Ainsi, les éléments relevés par l'appelante ne permettent pas
susciter des doutes sérieux sur la réalité des faits, de sorte qu'elle échoue
à apporter la contre-preuve.
Ce grief de l’appelante doit également être rejeté.
5.1Compte tenu de ce qui précède, l’appel doit être rejeté et le
jugement entrepris confirmé.
Vu l’issue du litige, les frais judiciaires de deuxième instance,
arrêtés à 1'400 fr. (art. 62 al. 1 TFJC [tarif du 28 septembre 2010 des frais
judiciaires civils ; RSV 270.11.5]), seront mis à la charge de l’appelante,
qui succombe (art. 106 al. 1 CPC).
Celle-ci versera en outre à l'intimé la somme de 2'500 fr. à
titre de dépens de deuxième instance (art. 106 CPC et 7 TDC [tarif des
dépens en matière civile du 23 novembre 2010 ; RSV 270.11.6]).
Par ces motifs,
la Cour d’appel civile
p r o n o n c e :
I. L’appel est rejeté.
II. Le jugement est confirmé.
III. Les frais judiciaires de deuxième instance, arrêtés à 1'400 fr.

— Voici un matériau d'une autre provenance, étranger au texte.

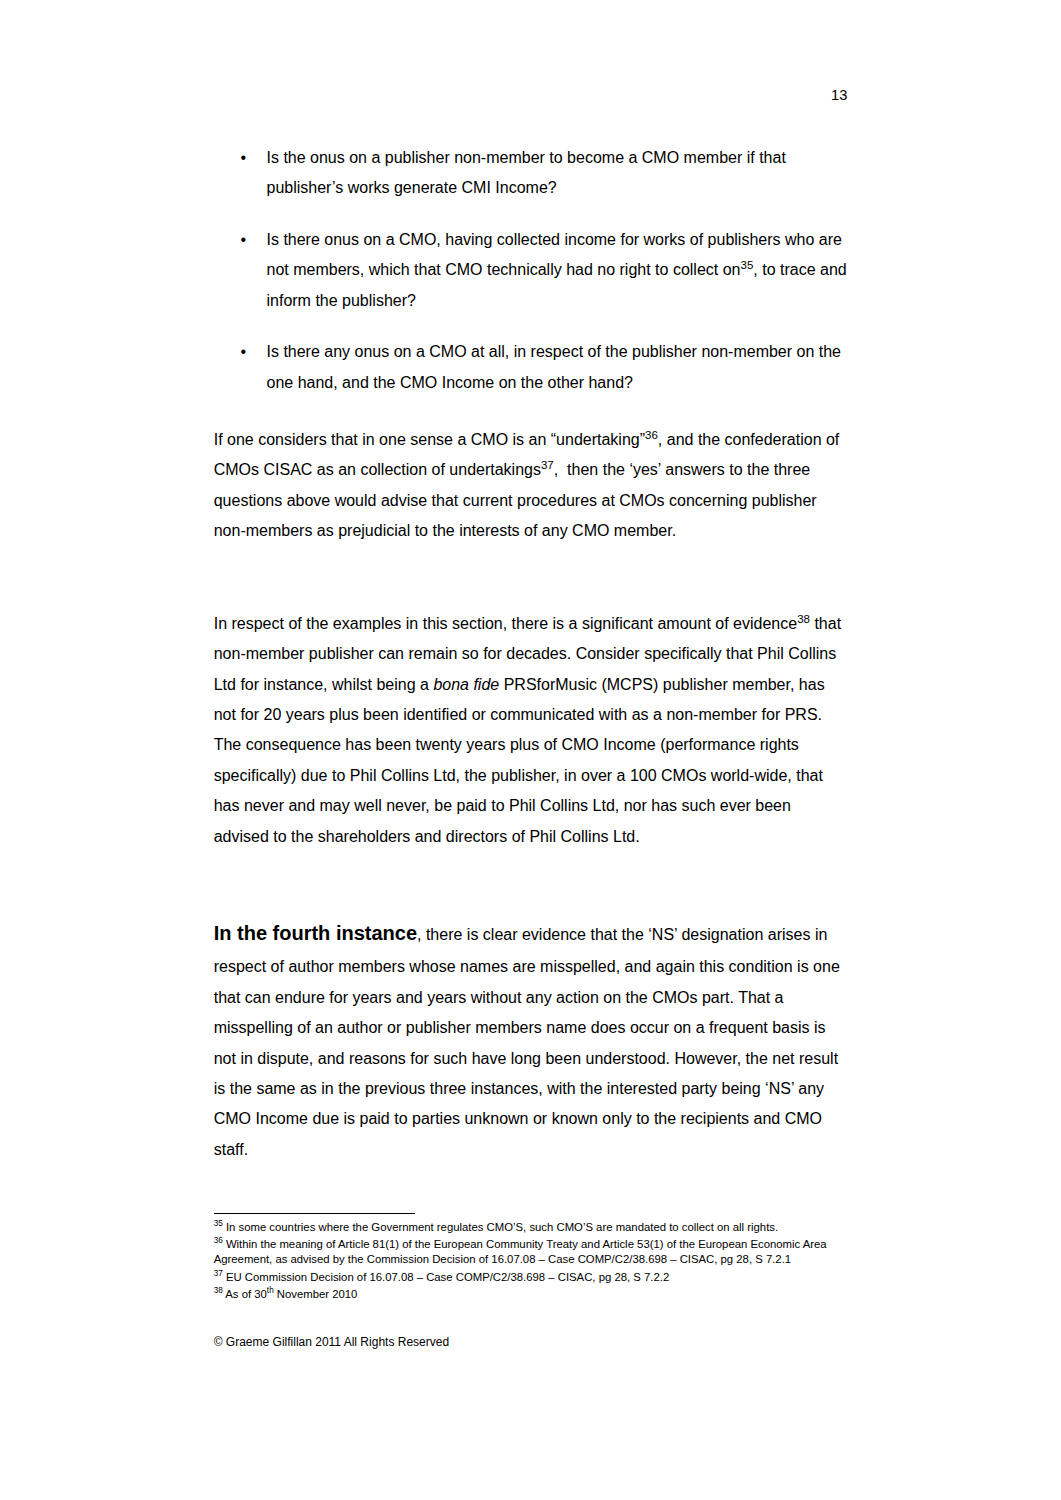13
Is the onus on a publisher non-member to become a CMO member if that publisher’s works generate CMI Income?
Is there onus on a CMO, having collected income for works of publishers who are not members, which that CMO technically had no right to collect on35, to trace and inform the publisher?
Is there any onus on a CMO at all, in respect of the publisher non-member on the one hand, and the CMO Income on the other hand?
If one considers that in one sense a CMO is an “undertaking”36, and the confederation of CMOs CISAC as an collection of undertakings37, then the ‘yes’ answers to the three questions above would advise that current procedures at CMOs concerning publisher non-members as prejudicial to the interests of any CMO member.
In respect of the examples in this section, there is a significant amount of evidence38 that non-member publisher can remain so for decades. Consider specifically that Phil Collins Ltd for instance, whilst being a bona fide PRSforMusic (MCPS) publisher member, has not for 20 years plus been identified or communicated with as a non-member for PRS. The consequence has been twenty years plus of CMO Income (performance rights specifically) due to Phil Collins Ltd, the publisher, in over a 100 CMOs world-wide, that has never and may well never, be paid to Phil Collins Ltd, nor has such ever been advised to the shareholders and directors of Phil Collins Ltd.
In the fourth instance, there is clear evidence that the ‘NS’ designation arises in respect of author members whose names are misspelled, and again this condition is one that can endure for years and years without any action on the CMOs part. That a misspelling of an author or publisher members name does occur on a frequent basis is not in dispute, and reasons for such have long been understood. However, the net result is the same as in the previous three instances, with the interested party being ‘NS’ any CMO Income due is paid to parties unknown or known only to the recipients and CMO staff.
35 In some countries where the Government regulates CMO’S, such CMO’S are mandated to collect on all rights.
36 Within the meaning of Article 81(1) of the European Community Treaty and Article 53(1) of the European Economic Area Agreement, as advised by the Commission Decision of 16.07.08 – Case COMP/C2/38.698 – CISAC, pg 28, S 7.2.1
37 EU Commission Decision of 16.07.08 – Case COMP/C2/38.698 – CISAC, pg 28, S 7.2.2
38 As of 30th November 2010
© Graeme Gilfillan 2011 All Rights Reserved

(mille quatre cents francs), sont mis à la charge de l’appelante.
-
18 -
IV. L’appelante P.________ SA doit verser à l’intimé Q.________ la
somme de 2'500 fr. (deux mille cinq cents francs) à titre de
dépens de deuxième instance.
V. L’arrêt motivé est exécutoire.
Le président : La greffière :
Du
Le présent arrêt, dont le dispositif a été communiqué par écrit
aux intéressés le 11 novembre 2016, est notifié en expédition complète à :
-Me François Roux (pour P.________ SA),
-Me Christophe Sivilotti (pour Q.________),
et communiqué, par l'envoi de photocopies, à :
-Tribunal civil de l’arrondissement de Lausanne.
La Cour d’appel civile considère que la valeur litigieuse
supérieure à 30'000 francs.
Le présent arrêt peut faire l'objet d'un recours en matière
civile devant le Tribunal fédéral au sens des art. 72 ss LTF (loi du 17 juin
2005 sur le Tribunal fédéral ; RS 173.110), le cas échéant d'un recours
constitutionnel subsidiaire au sens des art. 113 ss LTF. Dans les affaires
pécuniaires, le recours en matière civile n'est recevable que si la valeur
litigieuse s'élève au moins à 15'000 fr. en matière de droit du travail et de
droit du bail à loyer, à 30'000 fr. dans les autres cas, à moins que la
contestation ne soulève une question juridique de principe (art. 74 LTF).
Ces recours doivent être déposés devant le Tribunal fédéral dans les
trente jours qui suivent la présente notification (art. 100 al. 1 LTF).